在Linux中需要切换的主要是栈顶寄存器,在task_struct有成员变量thread,记录了进程切换需要修改的寄存器

/* CPU-specific state of this task: */
  struct thread_struct    thread;

进程切换的时候,会将某个进程的thread_struct里寄存器的值写到CPU的TR指向的tss_struct,对于CPU就完成了切换

例如__switch_to中的load_sp0就是将下一个进程的thread_struct的sp0加载到tss_struct

指令指针的保存与恢复

在进程切换的时候

  • 用户栈,跟随进程空间一起切换的
  • 内核栈,在__switch_to中切换,current_task指向当前的task_struct,里边的void *stack指针就是当前的内核栈
  • 内核栈栈顶指针,__switch_to_asm中切换
  • 用户栈栈顶指针,在内核栈的pt_regs

当发生切换的时候,A进程的内核态指令指针指向了__schedule,内核栈会保留这个调用,通过btrfs_wait_for_no_snapshoting_writes函数,经过层层调用到达context_switch

switch_to(prev, next, prev);
barrier();
return finish_task_switch(prev);

当A进程执行switch_to,内核态的指令指针也是指向这一行,在执行的时候将寄存器和栈都换为了B,没有变的是指令寄存器,返回的时候finish_task_switch已经指向了下一个进程B

当其他进程切换到A进程的时候,也是在finish_task_switch已经指向了A进程继续执行

finish_task_switch执行完毕后,返回__schedule的调用,但是btrfs_wait_for_no_snapshoting_writes是在A进程,所以是去B进程找当时进行scheduler()之后继续执行,在内核执行完返回由用户态

在返回用户态的时候,通过内核栈的pt_regs的用户态的指令指针寄存器运行下一条指令

switch_to有三个参数

#define switch_to(prev, next, last)          \
do {                  \
  prepare_switch_to(prev, next);          \
                  \
  ((last) = __switch_to_asm((prev), (next)));      \
} while (0)

这里switch_to(prev = A, next=B, last=C)记录了,是被B切换走的,但是切换是从C回来的

这么设计finish_task_switch是因为需要对C做一些善后工作

总结一下各类指针保存位置和时刻

  • 用户栈, 切换进程内存空间时切换
  • 用户栈顶指针, 内核栈pt_regs中弹出
  • 用户指令指针, 内核栈pt_regs中弹出
  • 内核栈, 由切换的task_struct中的stack指针指向
  • 内核栈顶指针, __switch_to_asm函数切换(保存在thread中)
  • 内核指令指针寄存器, 进程调度最终都会调用__schedule, 因此在让出(从当前进程)和取得(从其他进程) CPU时, 该指针都指向同一个代码位置

17 抢占调度

抢占式调度

产生的原因就是一个进程执行过长,需要切换到另一个进程。
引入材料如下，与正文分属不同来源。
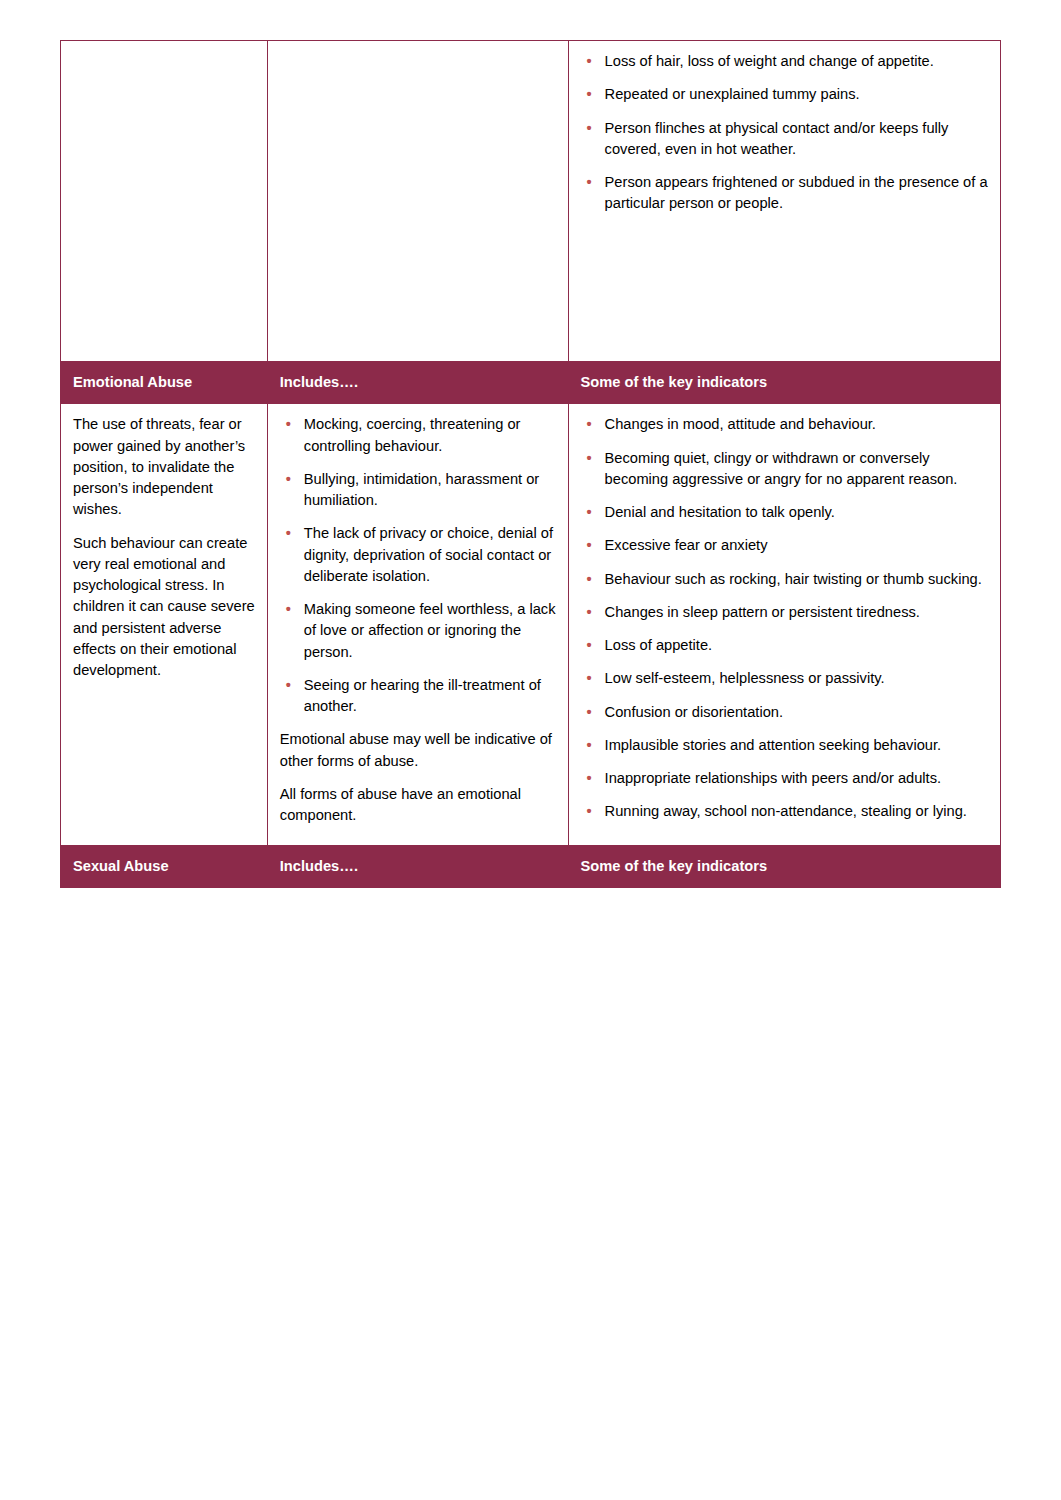| | | Loss of hair, loss of weight and change of appetite. Repeated or unexplained tummy pains. Person flinches at physical contact and/or keeps fully covered, even in hot weather. Person appears frightened or subdued in the presence of a particular person or people. |
| Emotional Abuse | Includes…. | Some of the key indicators |
| The use of threats, fear or power gained by another’s position, to invalidate the person’s independent wishes. Such behaviour can create very real emotional and psychological stress. In children it can cause severe and persistent adverse effects on their emotional development. | Mocking, coercing, threatening or controlling behaviour. Bullying, intimidation, harassment or humiliation. The lack of privacy or choice, denial of dignity, deprivation of social contact or deliberate isolation. Making someone feel worthless, a lack of love or affection or ignoring the person. Seeing or hearing the ill-treatment of another. Emotional abuse may well be indicative of other forms of abuse. All forms of abuse have an emotional component. | Changes in mood, attitude and behaviour. Becoming quiet, clingy or withdrawn or conversely becoming aggressive or angry for no apparent reason. Denial and hesitation to talk openly. Excessive fear or anxiety Behaviour such as rocking, hair twisting or thumb sucking. Changes in sleep pattern or persistent tiredness. Loss of appetite. Low self-esteem, helplessness or passivity. Confusion or disorientation. Implausible stories and attention seeking behaviour. Inappropriate relationships with peers and/or adults. Running away, school non-attendance, stealing or lying. |
| Sexual Abuse | Includes…. | Some of the key indicators |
计算机中有一个时钟,过一段时间触发一次时间中断

时钟中断处理函数会调用scheduler_tick()

void scheduler_tick(void)
{
  int cpu = smp_processor_id();
  struct rq *rq = cpu_rq(cpu);
  struct task_struct *curr = rq->curr;
......
  curr->sched_class->task_tick(rq, curr, 0);
  cpu_load_update_active(rq);
  calc_global_load_tick(rq);
......
}

这个函数会取出CPU的运行队列,获取到CPU队列上运行的进程task_struct,然后调用task_structtask_tick函数

例如普通进程,调度类为fair_sched_class,调度的处理时钟函数为task_tick_fair


static void task_tick_fair(struct rq *rq, struct task_struct *curr, int queued)
{
  struct cfs_rq *cfs_rq;
  struct sched_entity *se = &curr->se;


  for_each_sched_entity(se) {
    cfs_rq = cfs_rq_of(se);
    entity_tick(cfs_rq, se, queued);
  }
......
}

根据当前线程的task_struct,找到对应调度实体sched_entitycfs_rq队列,调用entity_tick

static void
entity_tick(struct cfs_rq *cfs_rq, struct sched_entity *curr, int queued)
{
  update_curr(cfs_rq);
  update_load_avg(curr, UPDATE_TG);
  update_cfs_shares(curr);
.....
  if (cfs_rq->nr_running > 1)
    check_preempt_tick(cfs_rq, curr);
}

entity_tick里,通过update_curr进行进程的vruntime更新,并调用check_preempt_tick判断是否是时候被抢占

static void
check_preempt_tick(struct cfs_rq *cfs_rq, struct sched_entity *curr)
{
  unsigned long ideal_runtime, delta_exec;
  struct sched_entity *se;
  s64 delta;


  ideal_runtime = sched_slice(cfs_rq, curr);
  delta_exec = curr->sum_exec_runtime - curr->prev_sum_exec_runtime;
  if (delta_exec > ideal_runtime) {
    resched_curr(rq_of(cfs_rq));
    return;
  }
......
  se = __pick_first_entity(cfs_rq);
  delta = curr->vruntime - se->vruntime;
  if (delta < 0)
    return;
  if (delta > ideal_runtime)
    resched_curr(rq_of(cfs_rq));
}

check_preempt_tick

  • 调用sched_slice计算出ideal_runtime(一个调度周期中进程应该运行的实际时间)
  • sum_exec_runtime(进程总计执行时间)与prev_sum_exec_runtime(进程上次被调用总计执行时间)差值大于ideal_runtime会被抢占
  • 调用__pick_first_entity去出树中最小的进程,如果当前进程的vruntime大于树中最小的进程的vruntime,并且差值大于ideal_runtime也会被抢占

把进程标记为被强占,因为需要运行程序调用__schedule才行,标记通过resched_curr中的set_tsk_need_resched进行标记,标签为TIF_NEED_RESCHED

static inline void set_tsk_need_resched(struct task_struct *tsk)
{
  set_tsk_thread_flag(tsk,TIF_NEED_RESCHED);
}

还有一种抢占情况是,当IO到来的时候,进程会被唤醒,当被唤醒的进程优先级高于CPU上的当前进程,就会触发抢占。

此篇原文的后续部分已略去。